Page
The
Arrest of Milosevic Changes the World
By JONATHAN
POWER
April 4, 2001
LONDON - The arrest of the greatest European war
criminal since Hitler could change the world. Significant
though the arrest of Pinochet was in London two and a
half years ago, in comparison that was dealing with a
dead duck. This arrest is next to catching the bird on
the wing. Milosevic only lost power a matter of months
ago. His party still wields much influence in Serbian
affairs. Yet the pressure to bring him to trail before
the UN-created ad hoc criminal court for Yugoslavia has
been strong enough to precipitate his arrest by the
Serbian authorities.
It is only now a question of time, although he may
first stand trial in his home country on lesser charges,
before he is arraigned before the international tribunal
on a charge of genocide. For some time now the so-called
Pinochet effect has been at play - encouraging
authorities in many parts of the world to call to account
those accused of past war crimes. But now with
Milosevic's arrest we are likely to see the pursuit of
those still in the political saddle, and currently
engaged in committing crimes against humanity.
Ironically, it is this very consequence that puts the
wind up the Bush Administration.
Washington wants to pick and chose where it will
deploy the weapon of a war crimes tribunal. But an
International Criminal Court which, thanks to President
Bill Clinton, the U.S. has now voted for, will soon be
able to deploy its legal muscle anywhere in the world. In
contrast, the ad hoc courts, first created in 1993 with
the court for ex-Yugoslavia and followed by courts for
Rwanda and Sierra Leone, are more controllable, with
their country-specific mandates.
They are not loose cannons on the deck that may fire
one day - who knows? - in the direction of the United
States itself. Indeed, the Yugoslavia court has been
difficult enough to keep on course with a group of
academics persuading its chief prosecutor, Carla Del
Ponte, to investigate whether the Nato bombing of
Belgrade two years ago was a criminal offence. In the end
Mrs Del Ponte decided there was no case to pursue and the
matter was dropped, much to the chagrin of Amnesty
International, Human Rights Watch and many other human
rights activists.

Instructions for the task
Continue the column on the arrest of Milosevic from the point where it stops. The listing is not needed for anything here.

Supplied data
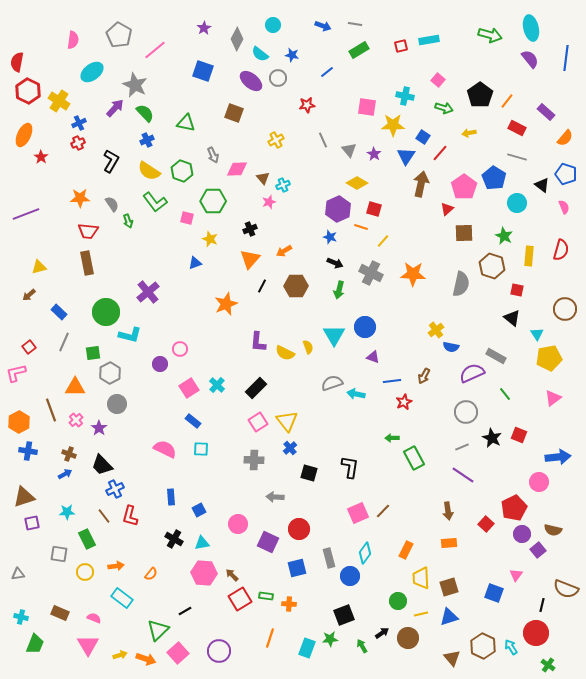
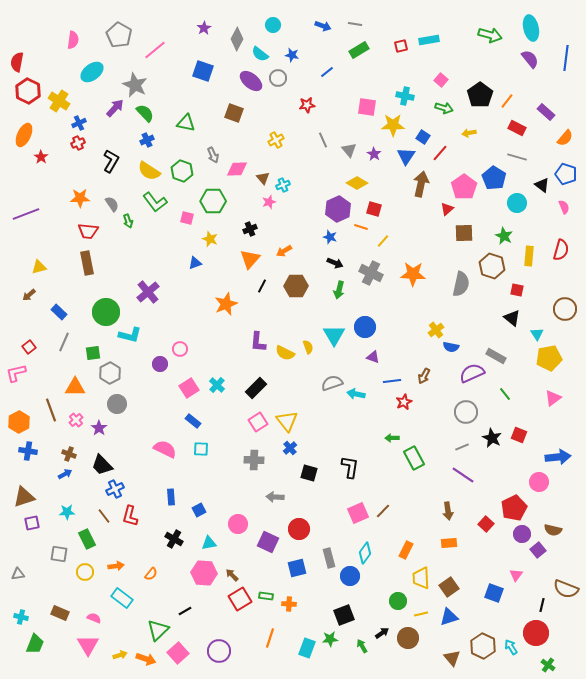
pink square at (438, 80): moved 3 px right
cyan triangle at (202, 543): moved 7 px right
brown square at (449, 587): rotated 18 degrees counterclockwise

Written reply
Thus Washington has made it rather clear that despite
Clinton's decision to back the creation of the
International Criminal Court this administration has no
intention of ratifying the treaty and will not become an
active party to its decisions and deliberations.
But this is a rather dangerous position for the U.S.
to be in. Although the court is not yet established and
operational - it cannot be until 60 countries have
ratified the treaty- within a couple of years it will be.
(All the U.S.'s Nato allies are expected to ratify it.)
Then the U.S. will confront the painful decision: is it
be better to be inside the tent, with an important say in
picking the judges, prosecutors and other staff, or being
outside whining and complaining about its decisions, some
of which it may welcome, say the prosecution of Saddam
Hussein and some of which it may hate, say the
prosecution of General Rios Montt of Guatemala, with whom
the Reagan Administration had a close relationship.(In
fact the court can't work retrospectively.)
Of course, there is in theory the danger that the
Court could train its guns on the U.S. in the course of
some future war. But Washington has to be sensible about
this. First, the Court, as the British Ministry of
Defence has just made clear in a briefing, would not
remove jurisdiction from national courts and, moreover,
the international court can only act if there are no
national prosecutions in the country of the accused. The
defence ministry observed that the British authorities
themselves would feel legally bound to prosecute any of
its soldiers who allegedly committed war crimes, since
rules of engagement are routinely drawn up for British
forces, in consultation with British lawyers, to ensure
actions taken under them would accord with national and
international law. International law is very clear on
what is a war crime and what is not.
Certainly, at the present time, going to war is not an
illegal act. But London has decided, belatedly perhaps -
one has to go no further back than "Bloody Sunday" in
Northern Ireland - that firing on innocent protestors, or
using torture or savaging civilians en masse is no longer
an acceptable tool of war.
Has Washington thought through the consequences of
abstention? If there is a future Milosevic, there can be
no more ad hoc courts once a central court is up and
working. Thus if the International Criminal Court doesn't
act nobody will and Washington will find that it has lost
a weapon of law it has come to value. We will be back to
where we came in with future Milosevics having nothing to
fear.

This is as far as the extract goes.